### Description of the task
Arrange the data as a Markdown table with the columns Row and Line, giving each line a row number and leaving out blank lines. Begin at the very first line of the data and stop after the line that contains "živin. Hnojík rozsypte", including both.

### Material supplied
-- Opening Marker --

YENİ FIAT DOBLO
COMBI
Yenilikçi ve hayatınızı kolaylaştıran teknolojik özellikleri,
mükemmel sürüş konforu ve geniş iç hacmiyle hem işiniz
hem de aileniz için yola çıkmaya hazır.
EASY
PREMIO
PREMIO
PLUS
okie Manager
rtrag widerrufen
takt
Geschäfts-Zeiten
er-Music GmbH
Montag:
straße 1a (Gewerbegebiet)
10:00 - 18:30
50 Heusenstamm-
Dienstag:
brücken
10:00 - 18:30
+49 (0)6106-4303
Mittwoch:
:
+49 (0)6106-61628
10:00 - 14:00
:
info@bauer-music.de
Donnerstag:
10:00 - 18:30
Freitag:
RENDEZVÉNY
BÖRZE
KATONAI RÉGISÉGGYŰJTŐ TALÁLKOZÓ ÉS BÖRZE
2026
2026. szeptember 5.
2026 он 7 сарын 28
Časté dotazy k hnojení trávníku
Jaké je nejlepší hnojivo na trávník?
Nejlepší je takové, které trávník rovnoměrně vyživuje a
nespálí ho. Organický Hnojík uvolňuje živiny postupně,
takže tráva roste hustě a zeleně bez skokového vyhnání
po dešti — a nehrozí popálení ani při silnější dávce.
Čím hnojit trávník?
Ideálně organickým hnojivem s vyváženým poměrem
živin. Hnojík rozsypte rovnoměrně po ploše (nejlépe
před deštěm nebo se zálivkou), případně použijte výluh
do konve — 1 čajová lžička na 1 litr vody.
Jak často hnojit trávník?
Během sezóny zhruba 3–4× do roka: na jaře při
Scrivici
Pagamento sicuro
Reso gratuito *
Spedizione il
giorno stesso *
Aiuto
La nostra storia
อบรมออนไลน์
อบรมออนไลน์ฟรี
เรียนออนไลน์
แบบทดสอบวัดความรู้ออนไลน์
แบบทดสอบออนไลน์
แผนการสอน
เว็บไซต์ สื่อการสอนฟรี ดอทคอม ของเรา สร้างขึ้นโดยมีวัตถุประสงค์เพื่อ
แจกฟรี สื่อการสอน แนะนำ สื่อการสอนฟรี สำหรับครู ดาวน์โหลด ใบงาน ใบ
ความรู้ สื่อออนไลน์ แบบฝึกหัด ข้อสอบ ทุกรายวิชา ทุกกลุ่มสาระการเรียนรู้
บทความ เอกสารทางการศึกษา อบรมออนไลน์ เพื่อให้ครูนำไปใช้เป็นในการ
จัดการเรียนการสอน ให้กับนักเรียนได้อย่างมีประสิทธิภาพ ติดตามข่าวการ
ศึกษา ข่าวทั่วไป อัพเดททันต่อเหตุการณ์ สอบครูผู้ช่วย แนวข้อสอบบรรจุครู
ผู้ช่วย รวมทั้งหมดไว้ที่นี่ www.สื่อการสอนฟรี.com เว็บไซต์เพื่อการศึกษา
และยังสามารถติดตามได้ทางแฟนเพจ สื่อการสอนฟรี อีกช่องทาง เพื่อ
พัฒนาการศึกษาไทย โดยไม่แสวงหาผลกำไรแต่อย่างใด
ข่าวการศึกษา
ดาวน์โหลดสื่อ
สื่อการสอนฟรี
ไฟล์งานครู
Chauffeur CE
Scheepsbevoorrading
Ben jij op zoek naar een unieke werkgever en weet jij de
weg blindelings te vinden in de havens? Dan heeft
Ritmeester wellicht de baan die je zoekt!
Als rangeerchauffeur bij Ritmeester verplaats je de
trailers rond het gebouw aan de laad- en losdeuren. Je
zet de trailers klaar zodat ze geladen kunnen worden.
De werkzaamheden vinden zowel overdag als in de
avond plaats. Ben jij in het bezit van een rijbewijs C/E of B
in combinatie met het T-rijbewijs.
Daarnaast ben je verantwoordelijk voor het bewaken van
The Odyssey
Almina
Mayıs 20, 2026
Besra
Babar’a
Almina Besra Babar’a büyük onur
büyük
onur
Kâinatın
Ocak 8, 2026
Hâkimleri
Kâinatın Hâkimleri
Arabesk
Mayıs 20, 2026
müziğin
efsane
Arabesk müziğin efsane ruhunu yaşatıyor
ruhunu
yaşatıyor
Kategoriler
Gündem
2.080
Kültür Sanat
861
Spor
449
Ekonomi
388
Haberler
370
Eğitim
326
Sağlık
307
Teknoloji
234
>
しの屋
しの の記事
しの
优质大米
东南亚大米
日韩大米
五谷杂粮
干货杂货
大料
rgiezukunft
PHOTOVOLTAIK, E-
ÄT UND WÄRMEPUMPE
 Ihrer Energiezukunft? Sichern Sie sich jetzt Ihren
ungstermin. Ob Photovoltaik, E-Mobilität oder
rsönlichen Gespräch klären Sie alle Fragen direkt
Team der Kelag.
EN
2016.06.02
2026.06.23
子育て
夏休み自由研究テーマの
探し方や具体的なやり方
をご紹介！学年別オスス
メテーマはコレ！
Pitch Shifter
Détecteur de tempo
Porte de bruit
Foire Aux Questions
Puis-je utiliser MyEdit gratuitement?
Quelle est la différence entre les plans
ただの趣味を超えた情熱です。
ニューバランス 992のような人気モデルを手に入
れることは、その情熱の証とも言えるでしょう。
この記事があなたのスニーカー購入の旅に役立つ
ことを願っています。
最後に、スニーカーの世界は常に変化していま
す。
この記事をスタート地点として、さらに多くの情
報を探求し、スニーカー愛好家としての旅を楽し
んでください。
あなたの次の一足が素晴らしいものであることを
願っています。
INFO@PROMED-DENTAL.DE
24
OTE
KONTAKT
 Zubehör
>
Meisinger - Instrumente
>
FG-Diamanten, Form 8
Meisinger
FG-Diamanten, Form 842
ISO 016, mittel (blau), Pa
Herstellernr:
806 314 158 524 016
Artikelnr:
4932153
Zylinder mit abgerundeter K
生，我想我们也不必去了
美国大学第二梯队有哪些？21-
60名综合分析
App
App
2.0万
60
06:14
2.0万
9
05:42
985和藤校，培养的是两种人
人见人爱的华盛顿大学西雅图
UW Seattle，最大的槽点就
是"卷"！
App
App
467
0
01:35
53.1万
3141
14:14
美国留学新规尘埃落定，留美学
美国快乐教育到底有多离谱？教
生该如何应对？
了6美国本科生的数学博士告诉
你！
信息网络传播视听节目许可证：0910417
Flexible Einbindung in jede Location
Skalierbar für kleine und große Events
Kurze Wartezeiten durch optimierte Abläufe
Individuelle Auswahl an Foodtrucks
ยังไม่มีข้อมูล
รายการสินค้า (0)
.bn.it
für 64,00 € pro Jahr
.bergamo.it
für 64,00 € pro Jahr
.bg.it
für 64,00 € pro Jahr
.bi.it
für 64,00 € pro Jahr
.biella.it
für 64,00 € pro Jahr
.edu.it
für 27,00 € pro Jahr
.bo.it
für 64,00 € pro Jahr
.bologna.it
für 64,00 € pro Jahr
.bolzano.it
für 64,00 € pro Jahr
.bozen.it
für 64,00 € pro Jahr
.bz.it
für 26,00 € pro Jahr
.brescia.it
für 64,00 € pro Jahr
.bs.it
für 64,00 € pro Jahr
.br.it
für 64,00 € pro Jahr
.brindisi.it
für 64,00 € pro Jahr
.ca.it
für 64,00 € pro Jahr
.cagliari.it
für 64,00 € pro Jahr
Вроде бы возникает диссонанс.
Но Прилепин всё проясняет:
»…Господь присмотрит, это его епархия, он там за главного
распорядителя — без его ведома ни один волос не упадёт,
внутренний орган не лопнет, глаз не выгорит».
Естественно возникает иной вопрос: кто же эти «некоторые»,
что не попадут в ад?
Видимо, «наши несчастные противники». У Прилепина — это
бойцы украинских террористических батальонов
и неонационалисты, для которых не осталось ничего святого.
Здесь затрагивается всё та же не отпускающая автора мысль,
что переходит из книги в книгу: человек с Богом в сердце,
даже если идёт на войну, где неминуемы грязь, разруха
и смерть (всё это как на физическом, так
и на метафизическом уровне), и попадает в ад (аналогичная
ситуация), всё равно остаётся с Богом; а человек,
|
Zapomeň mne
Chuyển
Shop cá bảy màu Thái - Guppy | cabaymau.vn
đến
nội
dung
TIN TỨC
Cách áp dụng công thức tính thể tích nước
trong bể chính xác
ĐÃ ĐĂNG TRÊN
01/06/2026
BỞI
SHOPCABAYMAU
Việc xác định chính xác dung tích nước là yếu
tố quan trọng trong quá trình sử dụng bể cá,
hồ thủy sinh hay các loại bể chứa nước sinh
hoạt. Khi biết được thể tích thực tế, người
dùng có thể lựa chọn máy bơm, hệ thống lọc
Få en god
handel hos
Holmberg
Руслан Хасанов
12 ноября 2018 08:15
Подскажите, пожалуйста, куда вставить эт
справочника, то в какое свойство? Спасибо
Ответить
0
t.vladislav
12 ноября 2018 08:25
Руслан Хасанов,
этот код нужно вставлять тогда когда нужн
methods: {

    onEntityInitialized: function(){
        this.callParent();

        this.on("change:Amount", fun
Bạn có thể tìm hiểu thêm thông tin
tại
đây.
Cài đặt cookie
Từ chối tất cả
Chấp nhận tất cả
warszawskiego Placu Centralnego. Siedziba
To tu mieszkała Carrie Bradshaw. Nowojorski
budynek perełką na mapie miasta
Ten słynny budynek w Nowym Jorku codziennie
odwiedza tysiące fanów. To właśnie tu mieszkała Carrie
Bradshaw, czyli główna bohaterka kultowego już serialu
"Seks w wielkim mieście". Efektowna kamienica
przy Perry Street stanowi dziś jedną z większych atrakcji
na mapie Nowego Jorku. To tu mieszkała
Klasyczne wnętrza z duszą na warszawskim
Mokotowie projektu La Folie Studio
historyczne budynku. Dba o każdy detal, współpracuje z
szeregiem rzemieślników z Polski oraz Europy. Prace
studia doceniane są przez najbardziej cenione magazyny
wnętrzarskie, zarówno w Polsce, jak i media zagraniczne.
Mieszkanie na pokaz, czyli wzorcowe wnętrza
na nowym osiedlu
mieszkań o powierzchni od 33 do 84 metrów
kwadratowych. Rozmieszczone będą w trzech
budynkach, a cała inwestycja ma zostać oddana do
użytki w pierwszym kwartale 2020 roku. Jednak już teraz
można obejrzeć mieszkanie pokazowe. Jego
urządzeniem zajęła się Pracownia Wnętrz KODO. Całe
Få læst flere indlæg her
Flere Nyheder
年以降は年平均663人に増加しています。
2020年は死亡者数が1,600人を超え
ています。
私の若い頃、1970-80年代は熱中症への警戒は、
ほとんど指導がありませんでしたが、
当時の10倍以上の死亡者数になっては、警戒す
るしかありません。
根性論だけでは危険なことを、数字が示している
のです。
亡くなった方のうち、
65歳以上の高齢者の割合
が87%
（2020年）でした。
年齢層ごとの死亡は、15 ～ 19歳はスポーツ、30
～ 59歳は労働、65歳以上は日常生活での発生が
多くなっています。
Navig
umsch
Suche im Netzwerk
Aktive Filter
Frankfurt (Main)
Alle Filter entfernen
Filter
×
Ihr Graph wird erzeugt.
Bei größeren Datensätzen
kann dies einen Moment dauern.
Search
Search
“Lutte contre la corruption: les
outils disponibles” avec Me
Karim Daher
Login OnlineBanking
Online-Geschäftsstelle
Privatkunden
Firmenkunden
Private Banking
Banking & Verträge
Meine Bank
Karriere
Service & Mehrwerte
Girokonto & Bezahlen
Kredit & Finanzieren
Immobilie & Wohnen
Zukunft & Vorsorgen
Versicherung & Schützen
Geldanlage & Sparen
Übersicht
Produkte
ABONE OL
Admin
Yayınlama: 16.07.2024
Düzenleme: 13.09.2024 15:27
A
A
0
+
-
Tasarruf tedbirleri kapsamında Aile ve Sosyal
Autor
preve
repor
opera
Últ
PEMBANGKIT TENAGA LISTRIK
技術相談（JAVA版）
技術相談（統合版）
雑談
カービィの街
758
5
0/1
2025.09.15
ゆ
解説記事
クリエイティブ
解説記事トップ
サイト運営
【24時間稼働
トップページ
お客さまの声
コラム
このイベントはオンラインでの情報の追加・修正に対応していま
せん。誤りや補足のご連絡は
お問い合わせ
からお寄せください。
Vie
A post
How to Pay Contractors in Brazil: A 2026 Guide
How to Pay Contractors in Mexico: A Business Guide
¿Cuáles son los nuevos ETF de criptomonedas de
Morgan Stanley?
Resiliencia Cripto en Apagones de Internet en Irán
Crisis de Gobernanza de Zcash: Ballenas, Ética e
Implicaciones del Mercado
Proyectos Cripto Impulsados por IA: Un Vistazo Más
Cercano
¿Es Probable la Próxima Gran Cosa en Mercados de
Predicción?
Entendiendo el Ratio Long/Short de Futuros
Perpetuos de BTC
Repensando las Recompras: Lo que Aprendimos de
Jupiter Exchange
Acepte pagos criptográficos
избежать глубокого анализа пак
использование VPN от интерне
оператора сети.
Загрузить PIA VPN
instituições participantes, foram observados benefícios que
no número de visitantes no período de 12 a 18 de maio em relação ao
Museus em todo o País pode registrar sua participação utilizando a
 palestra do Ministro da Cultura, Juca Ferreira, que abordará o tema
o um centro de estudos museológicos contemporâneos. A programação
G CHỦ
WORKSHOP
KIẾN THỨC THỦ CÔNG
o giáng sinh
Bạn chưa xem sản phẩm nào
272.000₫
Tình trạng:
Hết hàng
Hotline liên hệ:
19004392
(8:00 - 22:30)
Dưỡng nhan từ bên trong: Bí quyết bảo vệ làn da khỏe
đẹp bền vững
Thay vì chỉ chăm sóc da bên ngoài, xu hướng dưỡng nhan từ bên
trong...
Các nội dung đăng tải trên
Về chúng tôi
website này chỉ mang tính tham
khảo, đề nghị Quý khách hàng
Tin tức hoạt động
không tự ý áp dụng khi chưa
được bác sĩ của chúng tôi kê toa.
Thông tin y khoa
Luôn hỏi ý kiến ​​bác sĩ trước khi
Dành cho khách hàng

-- Closing Marker --

### Answer space
| Row | Line |
|---|---|
| 1 | YENİ FIAT DOBLO |
| 2 | COMBI |
| 3 | Yenilikçi ve hayatınızı kolaylaştıran teknolojik özellikleri, |
| 4 | mükemmel sürüş konforu ve geniş iç hacmiyle hem işiniz |
| 5 | hem de aileniz için yola çıkmaya hazır. |
| 6 | EASY |
| 7 | PREMIO |
| 8 | PREMIO |
| 9 | PLUS |
| 10 | okie Manager |
| 11 | rtrag widerrufen |
| 12 | takt |
| 13 | Geschäfts-Zeiten |
| 14 | er-Music GmbH |
| 15 | Montag: |
| 16 | straße 1a (Gewerbegebiet) |
| 17 | 10:00 - 18:30 |
| 18 | 50 Heusenstamm- |
| 19 | Dienstag: |
| 20 | brücken |
| 21 | 10:00 - 18:30 |
| 22 | +49 (0)6106-4303 |
| 23 | Mittwoch: |
| 24 | : |
| 25 | +49 (0)6106-61628 |
| 26 | 10:00 - 14:00 |
| 27 | : |
| 28 | info@bauer-music.de |
| 29 | Donnerstag: |
| 30 | 10:00 - 18:30 |
| 31 | Freitag: |
| 32 | RENDEZVÉNY |
| 33 | BÖRZE |
| 34 | KATONAI RÉGISÉGGYŰJTŐ TALÁLKOZÓ ÉS BÖRZE |
| 35 | 2026 |
| 36 | 2026. szeptember 5. |
| 37 | 2026 он 7 сарын 28 |
| 38 | Časté dotazy k hnojení trávníku |
| 39 | Jaké je nejlepší hnojivo na trávník? |
| 40 | Nejlepší je takové, které trávník rovnoměrně vyživuje a |
| 41 | nespálí ho. Organický Hnojík uvolňuje živiny postupně, |
| 42 | takže tráva roste hustě a zeleně bez skokového vyhnání |
| 43 | po dešti — a nehrozí popálení ani při silnější dávce. |
| 44 | Čím hnojit trávník? |
| 45 | Ideálně organickým hnojivem s vyváženým poměrem |
| 46 | živin. Hnojík rozsypte rovnoměrně po ploše (nejlépe |